Risks and Limitations
Post-only orders carry execution risk. During fast-moving markets, your resting order may never fill while price moves against your position. The Bank for International Settlements notes that limit order strategies require accurate price forecasting to avoid adverse selection.
The order type provides no protection against spread widening. During high volatility, the spread itself may expand beyond your order price, leaving positions unhedged.
Injective’s decentralized infrastructure introduces block confirmation delays. During network congestion, post-only order cancellation may lag, potentially resulting in unexpected fills at unfavorable prices.
Post-Only Orders vs Standard Limit Orders vs Market Orders
Post-Only vs Standard Limit Orders
Standard limit orders on Injective execute when price reaches your level, regardless of order book state. They may take liquidity if your price crosses existing orders. Post-only orders sacrifice execution certainty for fee optimization. Standard limits suit urgency; post-only suits efficiency.

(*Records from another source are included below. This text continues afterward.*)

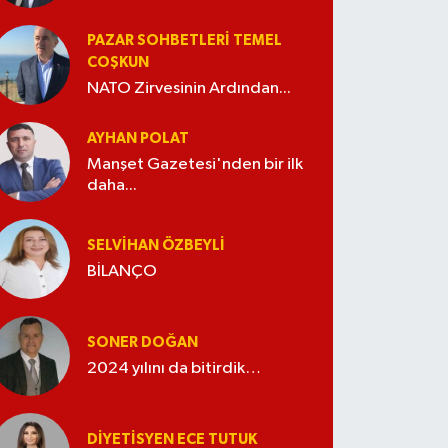
PAZAR SOHBETLERI TEMEL
COŞKUN
NATO Zirvesinin Ardından...
AYHAN POLAT
Manşet Gazetesi'nden bir ilk
daha...
SELVIHAN ÖZBEYLI
BİLANÇO
SONER DOĞAN
2024 yılını da bitirdik…
DIYETISYEN ECE TUTUK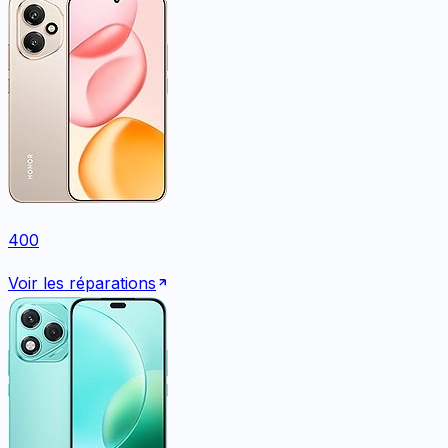
400
Voir les réparations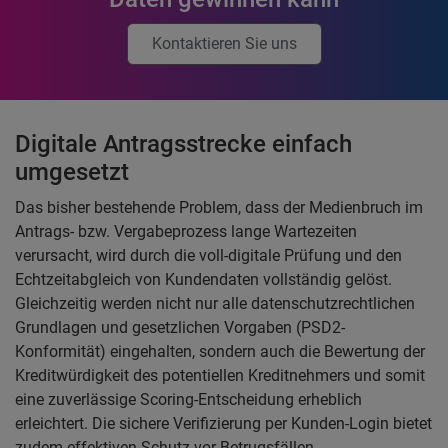
Kontaktieren Sie uns
Digitale Antragsstrecke einfach
umgesetzt
Das bisher bestehende Problem, dass der Medienbruch im
Antrags- bzw. Vergabeprozess lange Wartezeiten
verursacht, wird durch die voll-digitale Prüfung und den
Echtzeitabgleich von Kundendaten vollständig gelöst.
Gleichzeitig werden nicht nur alle datenschutzrechtlichen
Grundlagen und gesetzlichen Vorgaben (PSD2-
Konformität) eingehalten, sondern auch die Bewertung der
Kreditwürdigkeit des potentiellen Kreditnehmers und somit
eine zuverlässige Scoring-Entscheidung erheblich
erleichtert. Die sichere Verifizierung per Kunden-Login bietet
zudem effektiven Schutz vor Betrugsfällen.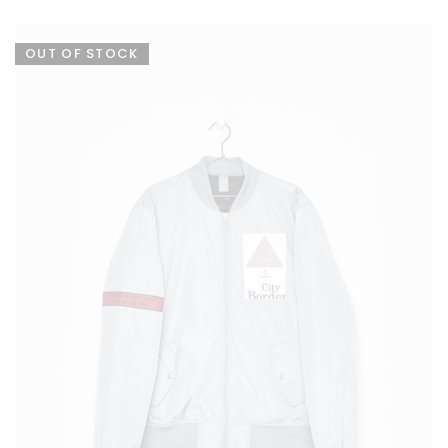
OUT OF STOCK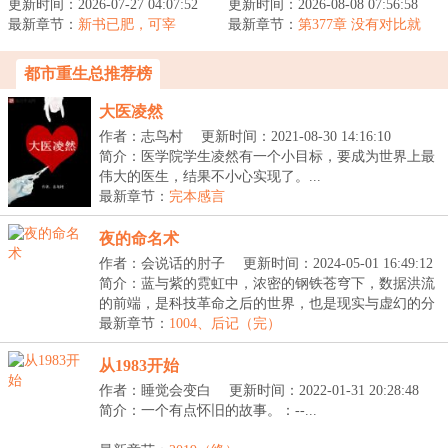
更新时间：2026-07-27 04:07:52
的不完整，而是维度的不
更新时间：2026-08-08 07:56:58
没机会靠比特币翻盘。无
最新章节：
完整。”“我敢肯定，我们
新书已肥，可宰
最新章节：
奈只能他只能先做好医生
第377章 没有对比就
的世界...
没有伤害
本职工作，...
都市重生总推荐榜
大医凌然
作者：志鸟村
更新时间：2021-08-30 14:16:10
简介：医学院学生凌然有一个小目标，要成为世界上最
伟大的医生，结果不小心实现了。...
最新章节：
完本感言
夜的命名术
作者：会说话的肘子
更新时间：2024-05-01 16:49:12
简介：蓝与紫的霓虹中，浓密的钢铁苍穹下，数据洪流
的前端，是科技革命之后的世界，也是现实与虚幻的分
界...
最新章节：
1004、后记（完）
从1983开始
作者：睡觉会变白
更新时间：2022-01-31 20:28:48
简介：一个有点怀旧的故事。：--...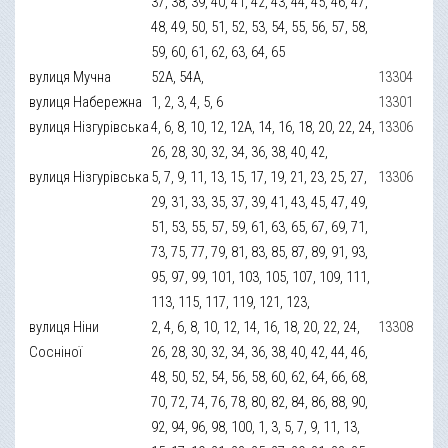
37, 38, 39, 40, 41, 42, 43, 44, 45, 46, 47,
48, 49, 50, 51, 52, 53, 54, 55, 56, 57, 58,
59, 60, 61, 62, 63, 64, 65
вулиця Мучна
52А, 54А,
13304
вулиця Набережна
1, 2, 3, 4, 5, 6
13301
вулиця Нізгурівська
4, 6, 8, 10, 12, 12А, 14, 16, 18, 20, 22, 24,
13306
26, 28, 30, 32, 34, 36, 38, 40, 42,
вулиця Нізгурівська
5, 7, 9, 11, 13, 15, 17, 19, 21, 23, 25, 27,
13306
29, 31, 33, 35, 37, 39, 41, 43, 45, 47, 49,
51, 53, 55, 57, 59, 61, 63, 65, 67, 69, 71,
73, 75, 77, 79, 81, 83, 85, 87, 89, 91, 93,
95, 97, 99, 101, 103, 105, 107, 109, 111,
113, 115, 117, 119, 121, 123,
вулиця Ніни
2, 4, 6, 8, 10, 12, 14, 16, 18, 20, 22, 24,
13308
Сосніної
26, 28, 30, 32, 34, 36, 38, 40, 42, 44, 46,
48, 50, 52, 54, 56, 58, 60, 62, 64, 66, 68,
70, 72, 74, 76, 78, 80, 82, 84, 86, 88, 90,
92, 94, 96, 98, 100, 1, 3, 5, 7, 9, 11, 13,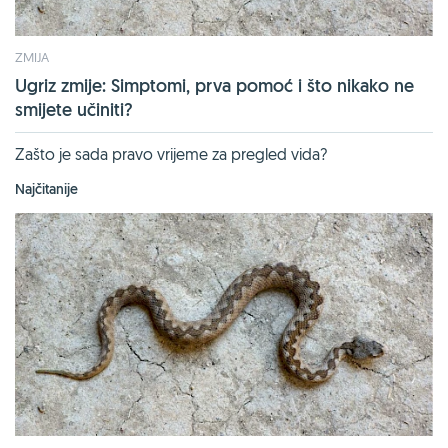
ZMIJA
Ugriz zmije: Simptomi, prva pomoć i što nikako ne
smijete učiniti?
Zašto je sada pravo vrijeme za pregled vida?
Najčitanije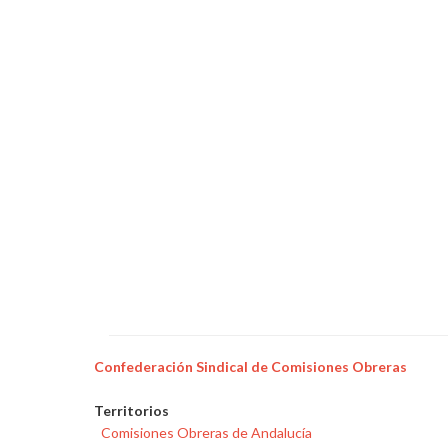
las
elecciones
sindicales
en
Endesa
Energía
en
Alicante
Confederación Sindical de Comisiones Obreras
Territorios
Comisiones Obreras de Andalucía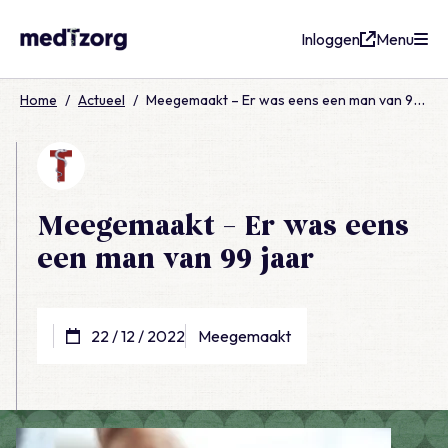
Inloggen
Menu
medTzorg
Home
/
Actueel
/
Meegemaakt – Er was eens een man van 99 jaar
Meegemaakt – Er was eens
een man van 99 jaar
22 / 12 / 2022
Meegemaakt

Post-Only vs Market Orders
Market orders guarantee execution but guarantee paying taker fees plus potential slippage. The U.S. Securities and Exchange Commission warns retail investors against market orders during low-liquidity periods. Post-only orders offer price control but no execution guarantee.
Post-Only vs Immediate-or-Cancel Orders
Immediate-or-cancel orders fill partially or fully against existing book orders, then cancel remaining unfilled quantities. Post-only orders never interact with the book—they either rest or cancel. IOC suits partial fills; post-only suits pure liquidity provision.
What to Watch When Using Post-Only Orders on Injective
Monitor funding rate changes. According to Binance Academy, funding rates affect perpetual futures pricing equilibrium. Rising funding payments signal increasing hedging demand, which may tighten spreads and improve post-only fill rates.
Track order book depth before placing post-only orders. Shallow books with wide spreads increase cancellation frequency for post-only orders. Calculate expected fill probability based on recent trading volume and adjust position sizing accordingly.
Watch gas fees during network congestion. Injective transactions require gas payment. Frequent post-only order cancellations due to spread changes can accumulate transaction costs that offset maker rebates.
Review your trading frequency. Post-only orders benefit consistent, high-volume strategies most. Sporadic traders may not accumulate sufficient rebates to justify potential missed fills during trending markets.
FAQ
What happens if my post-only order price crosses the spread during submission?
The order cancels instantly without partial execution. Injective’s matching engine rejects any post-only order that would immediately take liquidity.
Can I use post-only orders for all futures contracts on Injective?
Yes, post-only functionality applies across all perpetual futures markets listed on Injective, including BTC-PERP, ETH-PERP, and altcoin pairs.
Do post-only orders receive priority in the order queue?
Post-only orders receive standard time-priority matching once resting on the book. They do not receive preferential queue position over other limit orders at the same price level.
How quickly does Injective cancel uncrossed post-only orders?
Order cancellation occurs within the same block as submission, typically under 2 seconds on Injective’s layer-2 infrastructure.
Are maker rebates from post-only orders always positive?
Not always. Rebates depend on trading volume tier programs and current market conditions. During low-volume periods, the effective rebate may not offset opportunity cost from unfilled positions.
Can I convert a standard limit order to post-only after placement?
No. Injective requires order modification, which effectively cancels and resubmits the order, resetting its timestamp priority.
Does post-only work for scalping strategies?
It works for scalpers who prioritize consistent maker rebates over guaranteed fills. However, scalpers requiring immediate execution should use standard limit orders with prices near the spread.